All in all, recording together promises to be a fun experience! 



Classical Location Recording

Classical Recording is a slightly different beast, which requires a little more logistical refinement - there may need to be more frequent breaks, or we may have greater time constraints within a venue. This will all get ironed out over a consultation call, so that the project runs as smoothly as possible, prioritising the music above everything else. We'll organise a clear schedule for all of the days we're working together, and a structure of listening to deliverables will also be established.

On the day, myself and any assistants I need will arrive at the venue well before any musicians arrive, in comfortable time for us to set up properly. Once the performers start arriving, we can make fine adjustments to microphone positioning, and make sure the comfort of everyone is accommodated for.

At the start of the session, I will request the loudest section of music we're working on together. This is so I can leave us plenty of volume headroom, and so the musicians can perform without restriction. We will then begin working through the pieces we're scheduled to record together!

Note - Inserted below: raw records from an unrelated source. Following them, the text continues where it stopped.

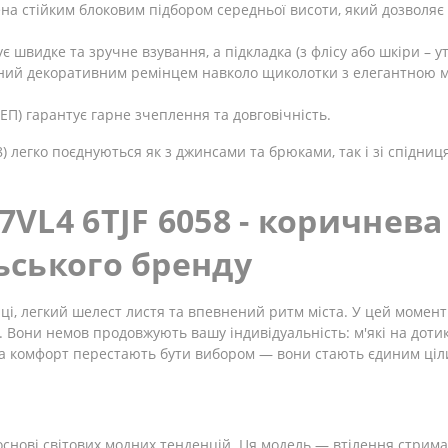
на стійким блоковим підбором середньої висоти, який дозволяє
є швидке та зручне взування, а підкладка (з флісу або шкіри –
ний декоративним ремінцем навколо щиколотки з елегантною 
ЕП) гарантує гарне зчеплення та довговічність.
58) легко поєднуються як з джинсами та брюками, так і зі спідн
7VL4 6TJF 6058 - коричнев
ьського бренду
лиці, легкий шелест листя та впевнений ритм міста. У цей момен
. Вони немов продовжують вашу індивідуальність: м'які на дотик
 та комфорт перестають бути вибором — вони стають єдиним ціл
основі світових модних тенденцій. Ця модель — втілення стрима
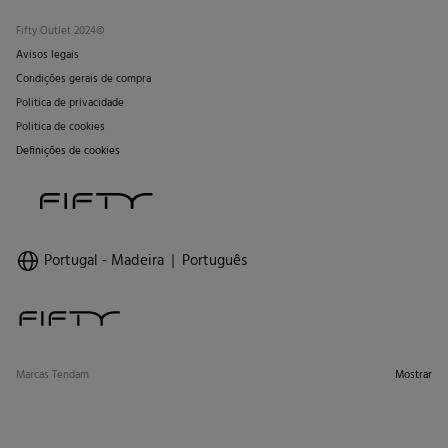
Fifty Outlet 2024©
Avisos legais
Condições gerais de compra
Politica de privacidade
Politica de cookies
Definições de cookies
Portugal - Madeira
Português
Marcas Tendam
Mostrar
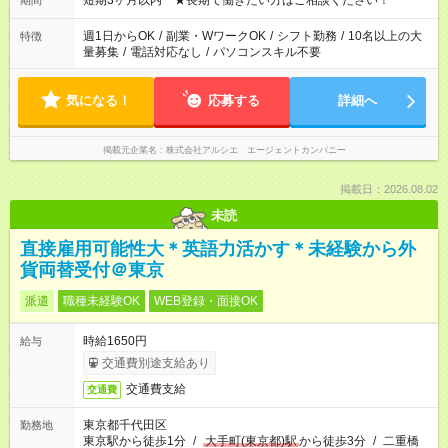
短期3ヶ月以内 ★長期で働きたい方はご相談ください！
期間
週1日からOK
/
副業・WワークOK
/
シフト勤務
/
10名以上の大
特徴
量募集
/
電話対応なし
/
パソコンスキル不要
気になる！
応募する
詳細へ
掲載元企業名
株式会社アルシエ エージェントカンパニー
掲載日：2026.08.02
未読
直接雇用可能性大＊英語力活かす＊未経験から外
貨両替受付＠東京
派遣
職種未経験OK
WEB登録・面接OK
時給1650円
給与
交通費別途支給あり
交通費支給
交通費
東京都千代田区
勤務地
東京駅から徒歩1分
/
大手町(東京都)駅
から徒歩3分
/
二重橋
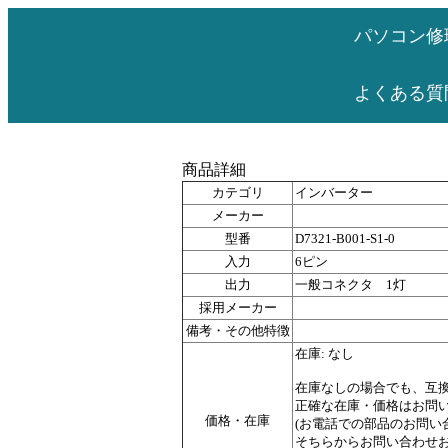
パソコン修
よくある質
商品詳細
カテゴリ
インバーター
メーカー
型番
D7321-B001-S1-0
入力
6ピン
出力
一般コネクタ 1灯
採用メーカー
備考・その他特徴
在庫: なし
在庫なしの場合でも、互
正確な在庫・価格はお問
価格・在庫
(お電話での部品のお問
そちらからお問い合わせお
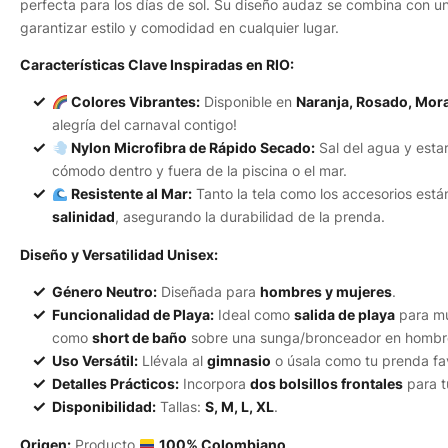
perfecta para los días de sol. Su diseño audaz se combina con un
garantizar estilo y comodidad en cualquier lugar.
Características Clave Inspiradas en RIO:
Colores Vibrantes:
Disponible en
Naranja, Rosado, Mor
alegría del carnaval contigo!
Nylon Microfibra de Rápido Secado:
Sal del agua y esta
cómodo dentro y fuera de la piscina o el mar.
Resistente al Mar:
Tanto la tela como los accesorios está
salinidad
, asegurando la durabilidad de la prenda.
Diseño y Versatilidad Unisex:
Género Neutro:
Diseñada para
hombres y mujeres
.
Funcionalidad de Playa:
Ideal como
salida de playa
para mu
como
short de baño
sobre una sunga/bronceador en hombr
Uso Versátil:
Llévala al
gimnasio
o úsala como tu prenda fa
Detalles Prácticos:
Incorpora
dos bolsillos frontales
para t
Disponibilidad:
Tallas:
S, M, L, XL
.
Origen:
Producto
100% Colombiano
.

For each piece, I will want to record either one or two full runs - this is to get everyone used to the feeling of performing the piece as if it was a live concert. We will then go over smaller sections of the piece in manageable chunks, to capture every nuance of the music without taking away from the overall feel. If a producer is with us on the project, they will be talking to the conductor and/or players through a speaker in the venue - else you'll have my voice to give feedback!